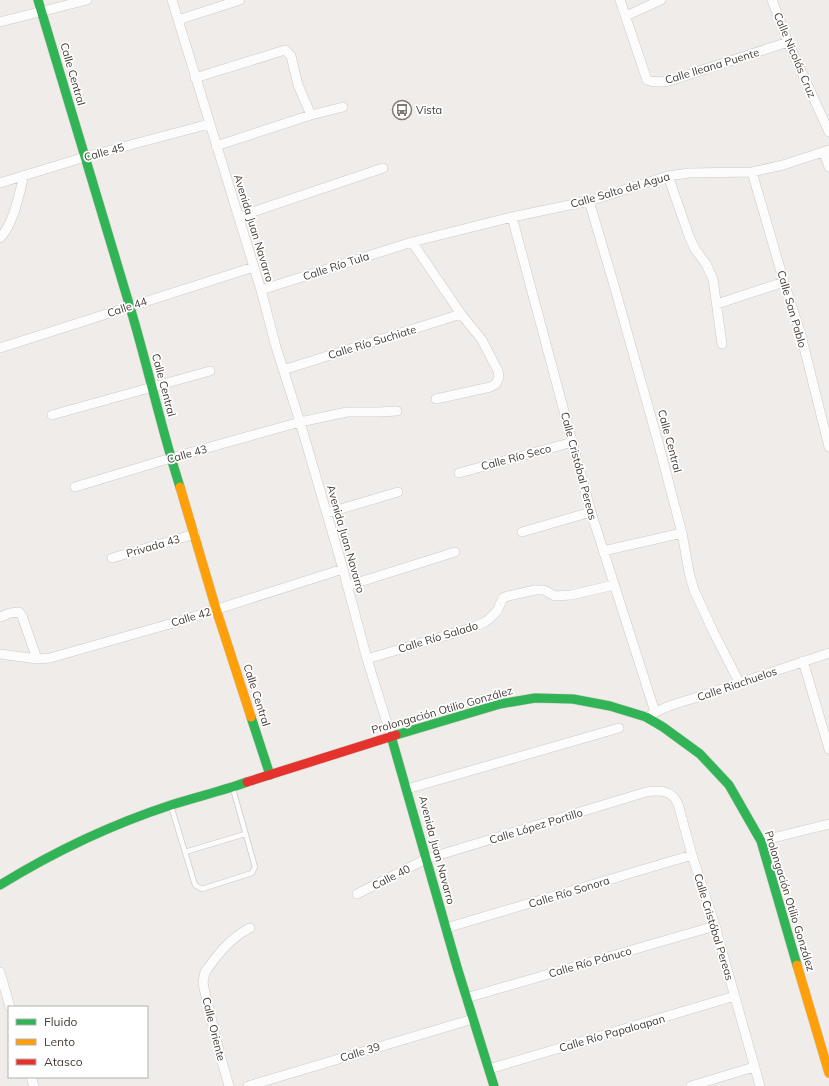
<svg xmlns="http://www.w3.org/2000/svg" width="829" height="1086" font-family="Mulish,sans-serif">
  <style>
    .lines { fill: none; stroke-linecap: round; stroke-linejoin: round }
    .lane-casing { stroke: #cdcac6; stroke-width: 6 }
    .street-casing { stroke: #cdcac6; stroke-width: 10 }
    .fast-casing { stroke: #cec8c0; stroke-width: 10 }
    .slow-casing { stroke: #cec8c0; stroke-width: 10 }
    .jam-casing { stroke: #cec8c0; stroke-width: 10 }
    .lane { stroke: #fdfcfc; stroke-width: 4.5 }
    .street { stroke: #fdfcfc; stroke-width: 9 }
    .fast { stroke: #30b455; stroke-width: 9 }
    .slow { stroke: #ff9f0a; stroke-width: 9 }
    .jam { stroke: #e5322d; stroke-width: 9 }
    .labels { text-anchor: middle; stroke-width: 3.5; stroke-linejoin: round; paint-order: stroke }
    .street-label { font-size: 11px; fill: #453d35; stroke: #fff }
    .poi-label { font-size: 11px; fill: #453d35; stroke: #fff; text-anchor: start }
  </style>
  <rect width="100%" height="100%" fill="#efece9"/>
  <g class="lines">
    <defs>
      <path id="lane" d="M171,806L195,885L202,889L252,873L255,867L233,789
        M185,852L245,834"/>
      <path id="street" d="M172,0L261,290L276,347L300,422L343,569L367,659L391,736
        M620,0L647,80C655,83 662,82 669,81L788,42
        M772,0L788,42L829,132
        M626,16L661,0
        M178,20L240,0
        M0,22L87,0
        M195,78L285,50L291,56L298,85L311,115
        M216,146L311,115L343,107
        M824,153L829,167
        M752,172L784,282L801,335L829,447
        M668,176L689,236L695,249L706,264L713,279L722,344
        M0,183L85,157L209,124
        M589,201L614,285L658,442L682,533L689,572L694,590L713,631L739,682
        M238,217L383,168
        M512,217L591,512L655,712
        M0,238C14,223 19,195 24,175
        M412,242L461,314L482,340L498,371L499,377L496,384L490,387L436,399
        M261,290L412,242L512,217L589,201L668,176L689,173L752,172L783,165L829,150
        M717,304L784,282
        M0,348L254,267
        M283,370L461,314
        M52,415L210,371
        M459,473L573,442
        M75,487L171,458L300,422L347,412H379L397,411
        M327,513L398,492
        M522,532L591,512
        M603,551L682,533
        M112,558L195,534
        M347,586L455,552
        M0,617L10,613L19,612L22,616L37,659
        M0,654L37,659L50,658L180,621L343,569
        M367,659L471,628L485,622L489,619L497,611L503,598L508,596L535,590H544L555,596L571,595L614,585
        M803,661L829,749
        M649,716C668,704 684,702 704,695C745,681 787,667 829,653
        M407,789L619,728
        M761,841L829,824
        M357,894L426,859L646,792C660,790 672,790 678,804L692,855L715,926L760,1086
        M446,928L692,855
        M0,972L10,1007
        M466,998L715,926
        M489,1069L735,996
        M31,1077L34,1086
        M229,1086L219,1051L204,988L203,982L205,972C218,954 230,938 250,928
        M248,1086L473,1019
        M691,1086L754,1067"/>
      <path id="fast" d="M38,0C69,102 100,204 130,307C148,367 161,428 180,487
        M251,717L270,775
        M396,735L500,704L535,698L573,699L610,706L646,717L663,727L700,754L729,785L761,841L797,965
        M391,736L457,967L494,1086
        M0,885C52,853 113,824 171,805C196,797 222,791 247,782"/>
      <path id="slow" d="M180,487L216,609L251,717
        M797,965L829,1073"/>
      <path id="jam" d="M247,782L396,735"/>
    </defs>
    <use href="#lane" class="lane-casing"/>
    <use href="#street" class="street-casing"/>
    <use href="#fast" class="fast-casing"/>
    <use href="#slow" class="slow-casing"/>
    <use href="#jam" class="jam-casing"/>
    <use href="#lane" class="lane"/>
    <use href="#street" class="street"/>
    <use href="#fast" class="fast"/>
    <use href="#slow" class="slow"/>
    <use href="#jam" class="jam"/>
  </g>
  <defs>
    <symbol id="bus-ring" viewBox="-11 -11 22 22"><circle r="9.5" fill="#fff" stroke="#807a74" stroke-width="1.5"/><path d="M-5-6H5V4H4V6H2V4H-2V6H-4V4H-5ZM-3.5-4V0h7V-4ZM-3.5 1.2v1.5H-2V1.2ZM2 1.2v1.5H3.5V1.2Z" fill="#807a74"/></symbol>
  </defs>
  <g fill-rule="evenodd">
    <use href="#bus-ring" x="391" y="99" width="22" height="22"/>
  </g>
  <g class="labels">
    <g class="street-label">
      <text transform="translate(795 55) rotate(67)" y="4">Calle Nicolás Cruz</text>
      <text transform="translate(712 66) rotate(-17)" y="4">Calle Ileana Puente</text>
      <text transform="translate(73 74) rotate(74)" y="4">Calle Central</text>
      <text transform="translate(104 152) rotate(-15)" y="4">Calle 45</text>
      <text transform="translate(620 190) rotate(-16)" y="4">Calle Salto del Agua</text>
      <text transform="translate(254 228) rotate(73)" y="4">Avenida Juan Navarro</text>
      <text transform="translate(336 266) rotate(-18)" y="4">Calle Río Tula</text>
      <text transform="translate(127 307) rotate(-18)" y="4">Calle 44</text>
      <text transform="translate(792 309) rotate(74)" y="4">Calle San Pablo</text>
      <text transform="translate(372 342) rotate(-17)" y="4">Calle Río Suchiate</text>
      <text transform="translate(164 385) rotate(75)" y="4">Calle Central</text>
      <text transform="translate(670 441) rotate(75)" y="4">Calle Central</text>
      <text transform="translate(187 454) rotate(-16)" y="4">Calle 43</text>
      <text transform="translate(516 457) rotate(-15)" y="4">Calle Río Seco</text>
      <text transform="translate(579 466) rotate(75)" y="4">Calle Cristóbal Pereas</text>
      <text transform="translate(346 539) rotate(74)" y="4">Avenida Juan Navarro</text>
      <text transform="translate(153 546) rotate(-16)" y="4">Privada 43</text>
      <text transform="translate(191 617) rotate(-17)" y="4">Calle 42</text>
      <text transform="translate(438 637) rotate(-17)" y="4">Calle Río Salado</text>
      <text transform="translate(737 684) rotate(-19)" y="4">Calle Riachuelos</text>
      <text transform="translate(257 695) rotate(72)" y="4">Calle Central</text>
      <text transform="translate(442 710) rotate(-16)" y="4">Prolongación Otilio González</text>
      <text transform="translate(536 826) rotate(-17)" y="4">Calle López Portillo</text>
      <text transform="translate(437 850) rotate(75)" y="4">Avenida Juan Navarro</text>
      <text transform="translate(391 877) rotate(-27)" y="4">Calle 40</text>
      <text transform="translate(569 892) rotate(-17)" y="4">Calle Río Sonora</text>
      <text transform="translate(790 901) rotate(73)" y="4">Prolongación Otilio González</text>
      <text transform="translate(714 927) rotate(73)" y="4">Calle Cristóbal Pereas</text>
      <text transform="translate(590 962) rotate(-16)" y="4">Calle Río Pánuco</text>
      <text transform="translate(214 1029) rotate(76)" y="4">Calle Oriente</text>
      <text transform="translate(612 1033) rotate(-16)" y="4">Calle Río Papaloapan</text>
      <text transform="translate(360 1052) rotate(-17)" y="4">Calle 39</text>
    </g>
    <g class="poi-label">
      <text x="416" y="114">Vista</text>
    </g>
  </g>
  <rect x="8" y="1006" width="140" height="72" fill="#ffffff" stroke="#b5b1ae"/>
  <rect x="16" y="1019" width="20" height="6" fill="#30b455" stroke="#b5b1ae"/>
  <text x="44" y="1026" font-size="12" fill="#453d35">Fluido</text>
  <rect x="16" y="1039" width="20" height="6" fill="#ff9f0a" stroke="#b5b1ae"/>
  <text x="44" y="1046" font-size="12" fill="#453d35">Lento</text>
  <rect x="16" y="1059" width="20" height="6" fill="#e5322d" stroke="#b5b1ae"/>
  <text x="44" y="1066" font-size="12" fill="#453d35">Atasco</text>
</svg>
^^^^
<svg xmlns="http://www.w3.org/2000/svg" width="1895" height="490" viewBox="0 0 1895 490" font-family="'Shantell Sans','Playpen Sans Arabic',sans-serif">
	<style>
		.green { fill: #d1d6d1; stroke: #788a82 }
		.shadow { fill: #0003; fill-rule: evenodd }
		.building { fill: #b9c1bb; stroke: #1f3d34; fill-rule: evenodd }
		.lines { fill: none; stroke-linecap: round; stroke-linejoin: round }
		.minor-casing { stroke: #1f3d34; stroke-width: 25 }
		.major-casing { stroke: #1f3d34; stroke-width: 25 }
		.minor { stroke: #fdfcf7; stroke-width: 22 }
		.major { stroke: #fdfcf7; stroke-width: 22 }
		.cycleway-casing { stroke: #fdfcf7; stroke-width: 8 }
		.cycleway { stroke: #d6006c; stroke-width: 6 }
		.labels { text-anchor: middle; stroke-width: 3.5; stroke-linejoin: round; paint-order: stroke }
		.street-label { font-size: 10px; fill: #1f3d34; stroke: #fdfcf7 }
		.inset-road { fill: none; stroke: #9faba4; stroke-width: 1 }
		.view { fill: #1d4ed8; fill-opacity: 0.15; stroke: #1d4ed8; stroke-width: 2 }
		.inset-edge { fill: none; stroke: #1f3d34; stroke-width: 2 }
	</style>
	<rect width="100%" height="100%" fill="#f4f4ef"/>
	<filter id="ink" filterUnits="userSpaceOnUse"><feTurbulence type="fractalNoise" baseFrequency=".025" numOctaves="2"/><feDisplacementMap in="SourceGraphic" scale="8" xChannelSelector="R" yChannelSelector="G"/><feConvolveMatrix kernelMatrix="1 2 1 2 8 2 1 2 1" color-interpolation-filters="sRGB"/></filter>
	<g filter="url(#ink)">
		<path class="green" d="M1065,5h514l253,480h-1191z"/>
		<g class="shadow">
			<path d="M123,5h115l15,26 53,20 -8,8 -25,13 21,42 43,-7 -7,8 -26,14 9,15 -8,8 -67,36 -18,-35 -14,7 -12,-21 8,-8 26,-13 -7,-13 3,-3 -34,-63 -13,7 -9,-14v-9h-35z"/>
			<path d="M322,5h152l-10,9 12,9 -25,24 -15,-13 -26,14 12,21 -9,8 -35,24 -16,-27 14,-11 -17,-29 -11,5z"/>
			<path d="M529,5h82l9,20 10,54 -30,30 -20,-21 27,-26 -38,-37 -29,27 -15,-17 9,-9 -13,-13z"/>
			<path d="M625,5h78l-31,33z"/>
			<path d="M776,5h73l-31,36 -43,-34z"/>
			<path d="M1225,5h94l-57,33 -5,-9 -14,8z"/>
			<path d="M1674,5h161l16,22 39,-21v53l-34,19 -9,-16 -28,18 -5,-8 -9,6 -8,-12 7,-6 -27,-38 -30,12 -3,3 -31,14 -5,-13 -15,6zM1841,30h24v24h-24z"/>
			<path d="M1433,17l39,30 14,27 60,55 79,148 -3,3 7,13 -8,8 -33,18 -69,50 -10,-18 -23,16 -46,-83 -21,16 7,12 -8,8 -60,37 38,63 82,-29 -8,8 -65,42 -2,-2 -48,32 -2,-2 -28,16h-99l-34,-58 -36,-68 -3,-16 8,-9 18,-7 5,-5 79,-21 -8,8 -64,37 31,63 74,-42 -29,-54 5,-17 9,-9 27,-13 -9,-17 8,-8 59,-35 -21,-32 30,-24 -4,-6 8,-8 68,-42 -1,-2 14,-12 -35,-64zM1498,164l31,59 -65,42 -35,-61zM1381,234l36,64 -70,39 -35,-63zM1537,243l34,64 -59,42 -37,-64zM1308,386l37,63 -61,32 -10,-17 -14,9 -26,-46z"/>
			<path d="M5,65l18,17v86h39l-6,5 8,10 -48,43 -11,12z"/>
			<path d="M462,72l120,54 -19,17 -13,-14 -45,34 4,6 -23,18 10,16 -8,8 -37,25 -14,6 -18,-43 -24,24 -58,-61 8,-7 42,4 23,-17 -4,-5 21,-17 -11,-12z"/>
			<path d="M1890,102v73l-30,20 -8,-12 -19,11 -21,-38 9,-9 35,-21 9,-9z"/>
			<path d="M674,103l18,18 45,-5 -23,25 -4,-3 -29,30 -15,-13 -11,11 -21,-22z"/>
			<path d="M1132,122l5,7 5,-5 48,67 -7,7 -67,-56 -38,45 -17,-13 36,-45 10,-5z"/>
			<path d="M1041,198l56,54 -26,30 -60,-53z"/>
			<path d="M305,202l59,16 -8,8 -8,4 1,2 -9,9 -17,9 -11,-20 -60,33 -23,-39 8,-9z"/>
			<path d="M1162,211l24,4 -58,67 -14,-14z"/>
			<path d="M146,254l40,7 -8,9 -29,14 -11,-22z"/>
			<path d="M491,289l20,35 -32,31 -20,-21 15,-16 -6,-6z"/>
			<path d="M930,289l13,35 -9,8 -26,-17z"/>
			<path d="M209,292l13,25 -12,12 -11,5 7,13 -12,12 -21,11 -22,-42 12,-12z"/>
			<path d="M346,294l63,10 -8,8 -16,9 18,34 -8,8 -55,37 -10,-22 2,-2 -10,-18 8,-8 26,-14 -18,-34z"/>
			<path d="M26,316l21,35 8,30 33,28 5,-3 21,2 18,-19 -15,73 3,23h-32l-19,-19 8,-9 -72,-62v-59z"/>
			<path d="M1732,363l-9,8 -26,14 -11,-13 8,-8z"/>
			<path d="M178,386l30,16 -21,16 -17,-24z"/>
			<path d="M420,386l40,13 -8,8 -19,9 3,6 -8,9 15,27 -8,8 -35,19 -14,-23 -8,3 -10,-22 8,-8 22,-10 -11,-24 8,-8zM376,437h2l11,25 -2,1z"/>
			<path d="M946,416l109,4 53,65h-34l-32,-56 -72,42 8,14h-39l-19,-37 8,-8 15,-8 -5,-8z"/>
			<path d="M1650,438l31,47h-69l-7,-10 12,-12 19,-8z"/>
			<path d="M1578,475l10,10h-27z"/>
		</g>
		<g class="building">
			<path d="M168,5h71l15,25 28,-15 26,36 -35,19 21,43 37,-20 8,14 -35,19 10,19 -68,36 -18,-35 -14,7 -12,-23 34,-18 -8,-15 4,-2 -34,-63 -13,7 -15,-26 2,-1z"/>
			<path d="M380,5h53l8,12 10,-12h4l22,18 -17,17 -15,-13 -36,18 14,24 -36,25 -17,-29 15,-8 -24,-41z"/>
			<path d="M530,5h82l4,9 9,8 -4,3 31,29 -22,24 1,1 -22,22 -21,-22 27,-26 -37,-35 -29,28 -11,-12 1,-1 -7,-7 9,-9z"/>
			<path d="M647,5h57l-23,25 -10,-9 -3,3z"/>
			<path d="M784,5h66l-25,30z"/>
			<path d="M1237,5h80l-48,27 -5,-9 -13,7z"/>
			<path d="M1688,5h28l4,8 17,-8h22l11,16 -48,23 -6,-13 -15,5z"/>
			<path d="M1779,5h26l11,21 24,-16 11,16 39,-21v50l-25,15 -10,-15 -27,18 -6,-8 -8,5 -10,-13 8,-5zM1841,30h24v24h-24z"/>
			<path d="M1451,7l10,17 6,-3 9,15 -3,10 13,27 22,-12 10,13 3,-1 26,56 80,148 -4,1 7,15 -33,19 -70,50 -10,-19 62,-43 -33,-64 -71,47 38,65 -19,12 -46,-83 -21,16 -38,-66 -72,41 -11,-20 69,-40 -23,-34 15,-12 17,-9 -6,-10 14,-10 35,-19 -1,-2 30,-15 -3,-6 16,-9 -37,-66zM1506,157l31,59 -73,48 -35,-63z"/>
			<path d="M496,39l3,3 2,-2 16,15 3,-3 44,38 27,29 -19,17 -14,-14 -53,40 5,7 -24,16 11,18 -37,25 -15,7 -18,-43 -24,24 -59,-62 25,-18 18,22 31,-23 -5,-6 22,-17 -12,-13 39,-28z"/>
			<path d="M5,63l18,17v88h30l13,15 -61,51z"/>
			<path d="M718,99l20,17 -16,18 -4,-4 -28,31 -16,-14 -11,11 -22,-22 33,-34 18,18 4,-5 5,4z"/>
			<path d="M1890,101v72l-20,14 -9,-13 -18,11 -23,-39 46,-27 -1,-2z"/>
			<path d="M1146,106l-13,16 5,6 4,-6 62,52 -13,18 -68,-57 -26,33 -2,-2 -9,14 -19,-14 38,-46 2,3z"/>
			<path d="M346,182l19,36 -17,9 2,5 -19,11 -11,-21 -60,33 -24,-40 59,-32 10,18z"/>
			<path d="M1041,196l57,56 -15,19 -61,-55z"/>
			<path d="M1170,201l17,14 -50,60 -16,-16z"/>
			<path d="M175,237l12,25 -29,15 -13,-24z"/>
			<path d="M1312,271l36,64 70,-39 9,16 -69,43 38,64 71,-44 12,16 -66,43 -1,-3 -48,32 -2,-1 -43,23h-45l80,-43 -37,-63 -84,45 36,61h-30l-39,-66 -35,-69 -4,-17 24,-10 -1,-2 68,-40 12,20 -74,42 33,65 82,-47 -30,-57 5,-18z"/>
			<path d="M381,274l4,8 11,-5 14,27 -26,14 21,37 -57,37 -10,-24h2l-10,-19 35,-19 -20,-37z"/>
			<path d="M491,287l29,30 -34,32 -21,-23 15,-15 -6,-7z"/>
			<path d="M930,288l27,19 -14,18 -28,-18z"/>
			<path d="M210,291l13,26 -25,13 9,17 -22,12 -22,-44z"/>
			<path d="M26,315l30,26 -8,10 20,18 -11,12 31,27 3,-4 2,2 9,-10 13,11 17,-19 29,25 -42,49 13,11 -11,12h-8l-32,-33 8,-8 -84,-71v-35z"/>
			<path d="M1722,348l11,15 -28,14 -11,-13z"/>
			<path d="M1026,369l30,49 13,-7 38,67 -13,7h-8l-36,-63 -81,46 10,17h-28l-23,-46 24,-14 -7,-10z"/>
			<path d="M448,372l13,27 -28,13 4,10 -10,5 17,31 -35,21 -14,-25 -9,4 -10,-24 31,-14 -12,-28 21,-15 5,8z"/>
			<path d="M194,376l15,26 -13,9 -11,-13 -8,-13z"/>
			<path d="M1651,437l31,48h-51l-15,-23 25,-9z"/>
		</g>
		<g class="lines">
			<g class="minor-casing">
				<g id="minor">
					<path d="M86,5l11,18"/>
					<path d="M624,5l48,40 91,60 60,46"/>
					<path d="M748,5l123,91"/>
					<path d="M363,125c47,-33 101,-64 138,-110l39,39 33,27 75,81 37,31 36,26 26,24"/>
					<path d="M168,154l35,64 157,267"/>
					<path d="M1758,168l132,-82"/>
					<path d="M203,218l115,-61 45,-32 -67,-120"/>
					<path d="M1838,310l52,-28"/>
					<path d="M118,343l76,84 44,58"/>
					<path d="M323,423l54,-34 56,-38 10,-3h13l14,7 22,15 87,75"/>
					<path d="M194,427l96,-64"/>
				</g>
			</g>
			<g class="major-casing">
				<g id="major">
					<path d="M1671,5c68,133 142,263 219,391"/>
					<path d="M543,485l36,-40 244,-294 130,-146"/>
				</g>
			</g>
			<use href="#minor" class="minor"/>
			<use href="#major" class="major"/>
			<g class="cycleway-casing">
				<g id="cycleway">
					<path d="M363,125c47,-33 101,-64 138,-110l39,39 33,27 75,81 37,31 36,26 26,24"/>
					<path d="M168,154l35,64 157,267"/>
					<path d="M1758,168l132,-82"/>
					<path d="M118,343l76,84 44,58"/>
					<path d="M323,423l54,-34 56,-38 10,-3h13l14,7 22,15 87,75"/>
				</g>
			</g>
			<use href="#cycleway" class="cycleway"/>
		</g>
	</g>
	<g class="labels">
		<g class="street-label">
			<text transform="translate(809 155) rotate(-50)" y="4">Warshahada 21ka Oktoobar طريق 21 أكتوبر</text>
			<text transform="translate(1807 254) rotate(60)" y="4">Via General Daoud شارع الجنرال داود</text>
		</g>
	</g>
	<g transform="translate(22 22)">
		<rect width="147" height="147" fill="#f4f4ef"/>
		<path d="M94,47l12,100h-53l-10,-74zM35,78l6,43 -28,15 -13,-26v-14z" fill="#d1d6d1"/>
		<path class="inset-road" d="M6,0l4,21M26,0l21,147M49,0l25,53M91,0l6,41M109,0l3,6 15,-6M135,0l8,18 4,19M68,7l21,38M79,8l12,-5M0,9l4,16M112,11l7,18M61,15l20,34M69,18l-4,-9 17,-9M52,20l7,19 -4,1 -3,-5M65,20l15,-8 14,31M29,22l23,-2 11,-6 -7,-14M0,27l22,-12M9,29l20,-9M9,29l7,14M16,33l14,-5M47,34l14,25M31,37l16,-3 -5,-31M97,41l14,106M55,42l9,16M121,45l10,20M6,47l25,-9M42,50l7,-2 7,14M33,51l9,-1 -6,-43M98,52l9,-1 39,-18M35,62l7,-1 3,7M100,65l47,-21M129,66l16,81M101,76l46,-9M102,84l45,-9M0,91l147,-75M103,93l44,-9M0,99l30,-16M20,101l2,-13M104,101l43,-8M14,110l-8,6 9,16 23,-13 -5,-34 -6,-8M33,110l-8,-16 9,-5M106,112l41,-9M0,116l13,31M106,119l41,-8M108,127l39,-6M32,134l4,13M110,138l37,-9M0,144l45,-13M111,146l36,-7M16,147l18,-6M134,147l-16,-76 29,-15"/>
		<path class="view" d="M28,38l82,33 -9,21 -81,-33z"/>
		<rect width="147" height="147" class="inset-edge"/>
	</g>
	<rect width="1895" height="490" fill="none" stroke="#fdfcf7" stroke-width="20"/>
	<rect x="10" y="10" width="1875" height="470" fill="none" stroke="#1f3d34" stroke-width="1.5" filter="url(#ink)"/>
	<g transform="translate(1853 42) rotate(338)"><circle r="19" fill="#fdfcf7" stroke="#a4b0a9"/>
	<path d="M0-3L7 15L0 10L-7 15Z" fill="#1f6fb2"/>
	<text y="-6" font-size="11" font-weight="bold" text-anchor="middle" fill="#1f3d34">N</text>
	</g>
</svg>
^^^^
TASK INSTRUCTIONS: Looking at each line of the records, count the ones where the word "sans" appears, and report only the count.

SOLUTION FOR THIS PROBLEM: 2